The previous morning we had collected him from Gatwick airport. He seemed in good form after his flight (he had also surprisingly travelled down alone with no bag man, very unusual I thought). With him, there were always plenty of jokes to spare. I remember where he was staying that night that there was on the wall a copy of a religious painting depicting Mary at the moment of the Annunciation. He walked up to it, studied it and turning around asked: “Who’s that woman?” Needless to say, there were several seconds of embarrassment from his hosts. You see, you never knew with him if he was joking or not.

Earlier on the way to London, with him safely seated in the front of James’ car, I cautiously told him that I suspected there would be some form of disturbance that evening from angry homosexuals and their supporters. This didn’t seem to worry him in the least but it did cause him to ask my son about a theory he had seen or heard, in which some claimed that they were born that way and that there was nothing they could do to change their sexual predilection. Both James and I rejected such a dangerous opinion because if this were true then rapists, wife-beaters, alcoholics, serial killers and others would happily sit under the same umbrella of convenience, claiming they are unable to help themselves because of their actions. In other words, it’s all in the gene pool.

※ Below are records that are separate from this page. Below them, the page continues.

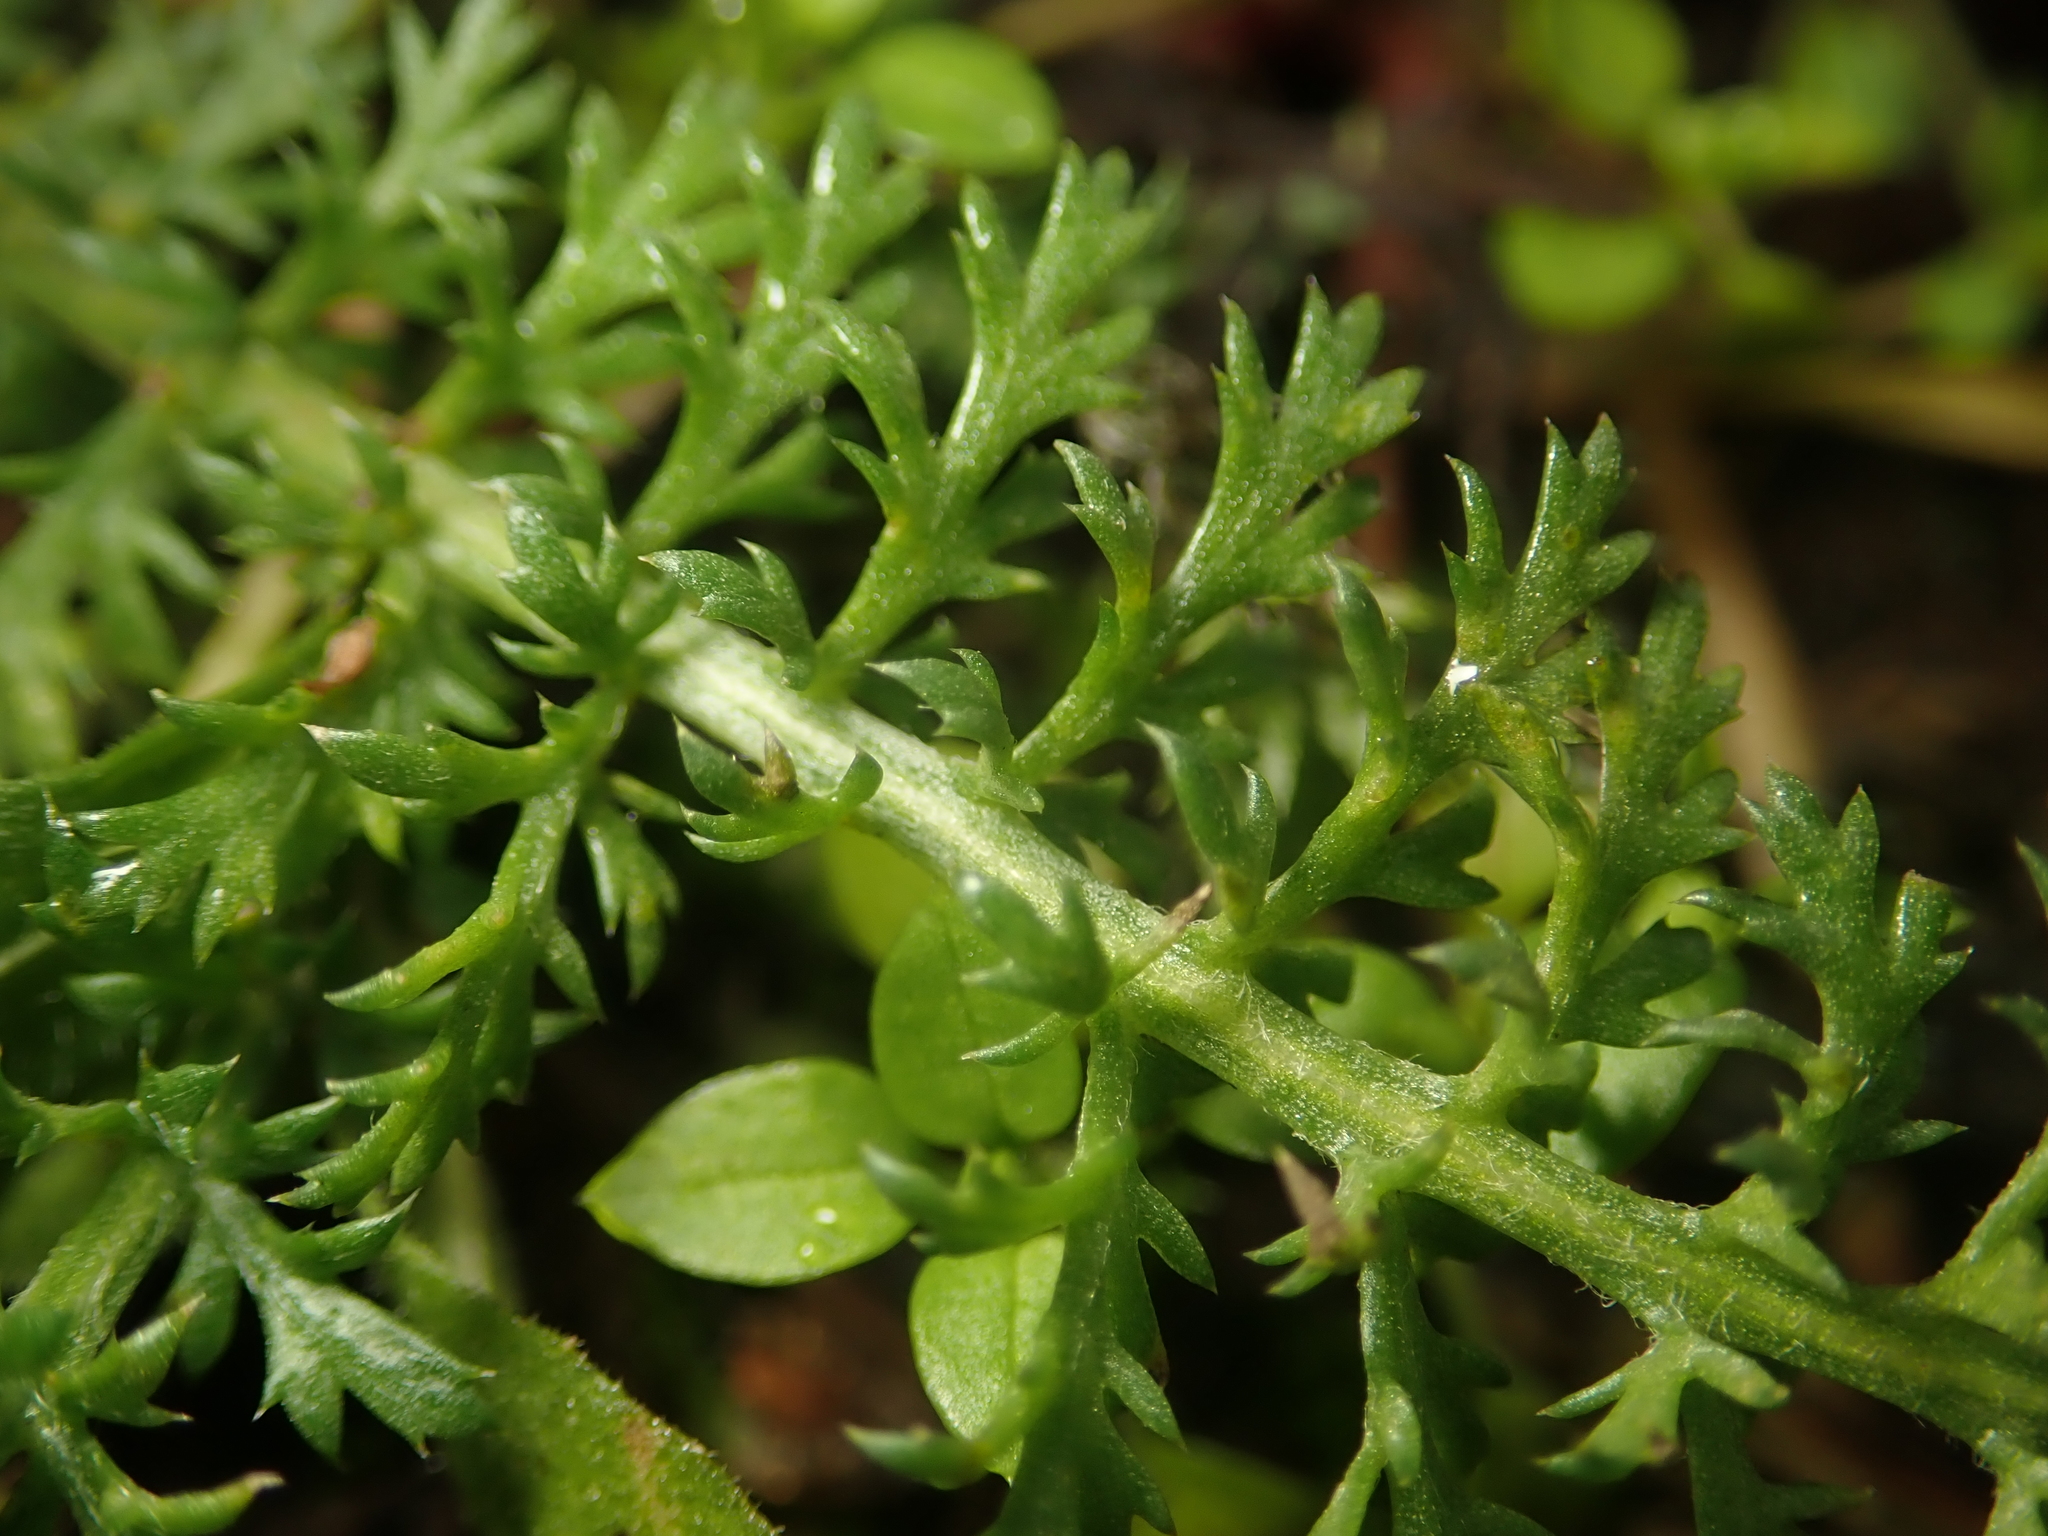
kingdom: Plantae
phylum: Tracheophyta
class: Magnoliopsida
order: Asterales
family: Asteraceae
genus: Achillea
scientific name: Achillea millefolium
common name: Yarrow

I believe we make our own decisions and as such must learn to live with the consequences. Heaven or Hell the choice is always ours!

Certainly, homosexuality is forbidden in the Bible. So I think Winning was correct in his dismissing such a foolish notion, but of course, such thinking is not ‘politically correct’ in today’s liberal climate, is it?

One observation about him from somebody who met him for the first time that evening was that he was approachable, never pretentious.

My wife also remarked that she could see his Scottish roots, perhaps even a hands-on man, she thought.

And of course, that brings in the whole aspect of the strong past religious influence of Calvin and Knox in Scotland and of their interpretation of the Bible. Had he been influenced at all by their teachings, I wondered, or had he always walked the Roman path?

I know he had an admiration for the AV Bible, so I wish I could have asked him about it and other important issues that affect all of us, but most of all in the gospel of John 3:3, when Jesus demands that: “Ye must be born again.”

I wish I could have sat down with him and asked in all sincerity: Are you born again? Are you saved, Tom?

And I do wonder how the cardinal, who sat in the front of the car, would have answered my important question, don’t you?